Alıştırma: Aşağıdaki listenin tüm satırlarını, boş satırları atlayarak numaralı bir liste olarak yazın.

Liste:
----------
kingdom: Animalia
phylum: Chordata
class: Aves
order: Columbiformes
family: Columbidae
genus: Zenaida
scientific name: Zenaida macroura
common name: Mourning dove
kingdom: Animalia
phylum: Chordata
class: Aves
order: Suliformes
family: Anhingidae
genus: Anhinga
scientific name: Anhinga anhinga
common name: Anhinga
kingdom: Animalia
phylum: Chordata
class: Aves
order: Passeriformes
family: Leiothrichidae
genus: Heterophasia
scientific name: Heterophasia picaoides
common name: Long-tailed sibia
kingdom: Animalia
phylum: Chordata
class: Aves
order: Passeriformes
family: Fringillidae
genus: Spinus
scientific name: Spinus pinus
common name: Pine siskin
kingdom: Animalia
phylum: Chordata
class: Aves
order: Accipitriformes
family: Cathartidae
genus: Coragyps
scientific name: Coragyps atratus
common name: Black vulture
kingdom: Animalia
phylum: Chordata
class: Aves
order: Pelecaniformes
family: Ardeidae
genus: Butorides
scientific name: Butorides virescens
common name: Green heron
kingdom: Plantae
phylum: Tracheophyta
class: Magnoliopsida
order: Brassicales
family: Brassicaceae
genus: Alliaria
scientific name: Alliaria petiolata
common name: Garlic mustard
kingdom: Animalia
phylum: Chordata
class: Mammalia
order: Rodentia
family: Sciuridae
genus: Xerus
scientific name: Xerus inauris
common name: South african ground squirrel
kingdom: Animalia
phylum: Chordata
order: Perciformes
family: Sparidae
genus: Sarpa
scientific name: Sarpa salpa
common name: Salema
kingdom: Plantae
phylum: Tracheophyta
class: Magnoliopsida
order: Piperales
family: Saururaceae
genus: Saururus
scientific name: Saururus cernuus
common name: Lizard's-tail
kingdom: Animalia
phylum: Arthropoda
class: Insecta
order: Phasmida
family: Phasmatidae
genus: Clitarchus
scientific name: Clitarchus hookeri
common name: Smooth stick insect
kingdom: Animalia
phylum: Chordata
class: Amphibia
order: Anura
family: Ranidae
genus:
----------
Çözüm:
1. kingdom: Animalia
2. phylum: Chordata
3. class: Aves
4. order: Columbiformes
5. family: Columbidae
6. genus: Zenaida
7. scientific name: Zenaida macroura
8. common name: Mourning dove
9. kingdom: Animalia
10. phylum: Chordata
11. class: Aves
12. order: Suliformes
13. family: Anhingidae
14. genus: Anhinga
15. scientific name: Anhinga anhinga
16. common name: Anhinga
17. kingdom: Animalia
18. phylum: Chordata
19. class: Aves
20. order: Passeriformes
21. family: Leiothrichidae
22. genus: Heterophasia
23. scientific name: Heterophasia picaoides
24. common name: Long-tailed sibia
25. kingdom: Animalia
26. phylum: Chordata
27. class: Aves
28. order: Passeriformes
29. family: Fringillidae
30. genus: Spinus
31. scientific name: Spinus pinus
32. common name: Pine siskin
33. kingdom: Animalia
34. phylum: Chordata
35. class: Aves
36. order: Accipitriformes
37. family: Cathartidae
38. genus: Coragyps
39. scientific name: Coragyps atratus
40. common name: Black vulture
41. kingdom: Animalia
42. phylum: Chordata
43. class: Aves
44. order: Pelecaniformes
45. family: Ardeidae
46. genus: Butorides
47. scientific name: Butorides virescens
48. common name: Green heron
49. kingdom: Plantae
50. phylum: Tracheophyta
51. class: Magnoliopsida
52. order: Brassicales
53. family: Brassicaceae
54. genus: Alliaria
55. scientific name: Alliaria petiolata
56. common name: Garlic mustard
57. kingdom: Animalia
58. phylum: Chordata
59. class: Mammalia
60. order: Rodentia
61. family: Sciuridae
62. genus: Xerus
63. scientific name: Xerus inauris
64. common name: South african ground squirrel
65. kingdom: Animalia
66. phylum: Chordata
67. order: Perciformes
68. family: Sparidae
69. genus: Sarpa
70. scientific name: Sarpa salpa
71. common name: Salema
72. kingdom: Plantae
73. phylum: Tracheophyta
74. class: Magnoliopsida
75. order: Piperales
76. family: Saururaceae
77. genus: Saururus
78. scientific name: Saururus cernuus
79. common name: Lizard's-tail
80. kingdom: Animalia
81. phylum: Arthropoda
82. class: Insecta
83. order: Phasmida
84. family: Phasmatidae
85. genus: Clitarchus
86. scientific name: Clitarchus hookeri
87. common name: Smooth stick insect
88. kingdom: Animalia
89. phylum: Chordata
90. class: Amphibia
91. order: Anura
92. family: Ranidae
93. genus:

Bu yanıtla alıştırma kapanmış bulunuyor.